§ **Problem set**
1. From the passage on storing gridded weather data, return the text starting with "This is great." and going on through "about 12 secs.".
2. According to the passage on storing gridded weather data, how many locations and how much time does each chunk of Open-Meteo data cover?

[[ Document passage open ]]

This is great. I am very curious about the architectural decisions you've taken here. Is there a blog post / article about them? 80 yrs of historical data -- are you storing that somewhere in PG and the APIs are just fetching it? If so, what indices have you set up to make APIs fetch faster etc. I just fetched 1960 to 2022 in about 12 secs.


Traditional database systems struggle to handle gridded data efficiently. Using PG with time-based indices is memory and storage extensive. It works well for a limited number of locations, but global weather models at 9-12 km resolution have 4 to 6 million grid-cells.

I am exploiting on the homogeneity of gridded data. In a 2D field, calculating the data position for a graphical coordinate is straightforward. Once you add time as a third dimension, you can pick any timestamp at any point on earth. To optimize read speed, all time steps are stored sequentially on disk in a rotated/transposed OLAP cube.

Although the data now consists of millions of floating-point values without accompanying attributes like timestamps or geographical coordinates, the storage requirements are still high. Open-Meteo chunks data into small portions, each covering 10 locations and 2 weeks of data. Each block is individually compressed using an optimized compression scheme.

While this process isn't groundbreaking and is supported by file systems like NetCDF, Zarr, or HDF5, the challenge lies in efficiently working with multiple weather models and updating data with each new weather model run every few hours.

[[ Document passage closed ]]
[[ Study material open ]]

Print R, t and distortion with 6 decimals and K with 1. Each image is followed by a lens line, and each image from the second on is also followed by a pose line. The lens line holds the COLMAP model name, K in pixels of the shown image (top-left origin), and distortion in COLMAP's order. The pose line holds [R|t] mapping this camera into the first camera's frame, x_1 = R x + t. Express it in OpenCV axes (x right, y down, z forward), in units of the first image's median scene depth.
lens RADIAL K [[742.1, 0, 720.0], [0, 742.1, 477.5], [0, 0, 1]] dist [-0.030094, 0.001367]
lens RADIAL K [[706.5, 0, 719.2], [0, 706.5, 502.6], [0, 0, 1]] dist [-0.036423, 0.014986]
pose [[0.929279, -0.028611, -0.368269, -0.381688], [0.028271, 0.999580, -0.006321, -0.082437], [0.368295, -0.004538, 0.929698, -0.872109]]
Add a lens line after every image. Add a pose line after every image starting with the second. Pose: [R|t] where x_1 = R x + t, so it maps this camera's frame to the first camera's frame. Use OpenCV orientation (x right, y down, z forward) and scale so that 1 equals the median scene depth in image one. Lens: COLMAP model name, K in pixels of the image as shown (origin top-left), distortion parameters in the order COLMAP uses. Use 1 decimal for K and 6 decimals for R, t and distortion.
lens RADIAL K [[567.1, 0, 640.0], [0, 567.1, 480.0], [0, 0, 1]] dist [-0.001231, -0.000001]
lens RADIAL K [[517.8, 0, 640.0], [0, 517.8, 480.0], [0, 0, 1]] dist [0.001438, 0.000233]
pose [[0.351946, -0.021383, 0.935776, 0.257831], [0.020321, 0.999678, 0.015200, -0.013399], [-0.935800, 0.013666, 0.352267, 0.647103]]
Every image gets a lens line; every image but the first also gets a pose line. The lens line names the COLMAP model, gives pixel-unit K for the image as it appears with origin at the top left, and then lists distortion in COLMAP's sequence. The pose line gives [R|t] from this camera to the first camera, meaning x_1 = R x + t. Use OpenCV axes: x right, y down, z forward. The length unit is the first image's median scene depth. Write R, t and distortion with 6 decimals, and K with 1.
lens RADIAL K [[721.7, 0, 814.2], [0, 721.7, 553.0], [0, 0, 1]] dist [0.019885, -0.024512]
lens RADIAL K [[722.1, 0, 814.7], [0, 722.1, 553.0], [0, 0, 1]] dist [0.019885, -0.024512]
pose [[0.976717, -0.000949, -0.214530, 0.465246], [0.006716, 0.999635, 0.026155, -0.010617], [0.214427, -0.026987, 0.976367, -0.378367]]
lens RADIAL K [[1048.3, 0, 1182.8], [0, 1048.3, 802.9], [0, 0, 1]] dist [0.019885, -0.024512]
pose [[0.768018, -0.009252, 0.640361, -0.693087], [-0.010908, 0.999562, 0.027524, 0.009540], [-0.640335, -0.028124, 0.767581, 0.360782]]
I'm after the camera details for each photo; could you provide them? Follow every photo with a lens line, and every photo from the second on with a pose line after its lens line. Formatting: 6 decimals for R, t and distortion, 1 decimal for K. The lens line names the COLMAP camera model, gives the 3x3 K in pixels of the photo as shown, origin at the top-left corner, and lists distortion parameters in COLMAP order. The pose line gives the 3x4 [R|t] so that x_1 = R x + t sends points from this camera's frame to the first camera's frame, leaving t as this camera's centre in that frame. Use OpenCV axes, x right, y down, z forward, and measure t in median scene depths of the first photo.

[[ Study material closed ]]

§ **Answers to the tasks**
1.
This is great. I am very curious about the architectural decisions you've taken here. Is there a blog post / article about them? 80 yrs of historical data -- are you storing that somewhere in PG and the APIs are just fetching it? If so, what indices have you set up to make APIs fetch faster etc. I just fetched 1960 to 2022 in about 12 secs.

2. Each chunk covers 10 locations and 2 weeks of data.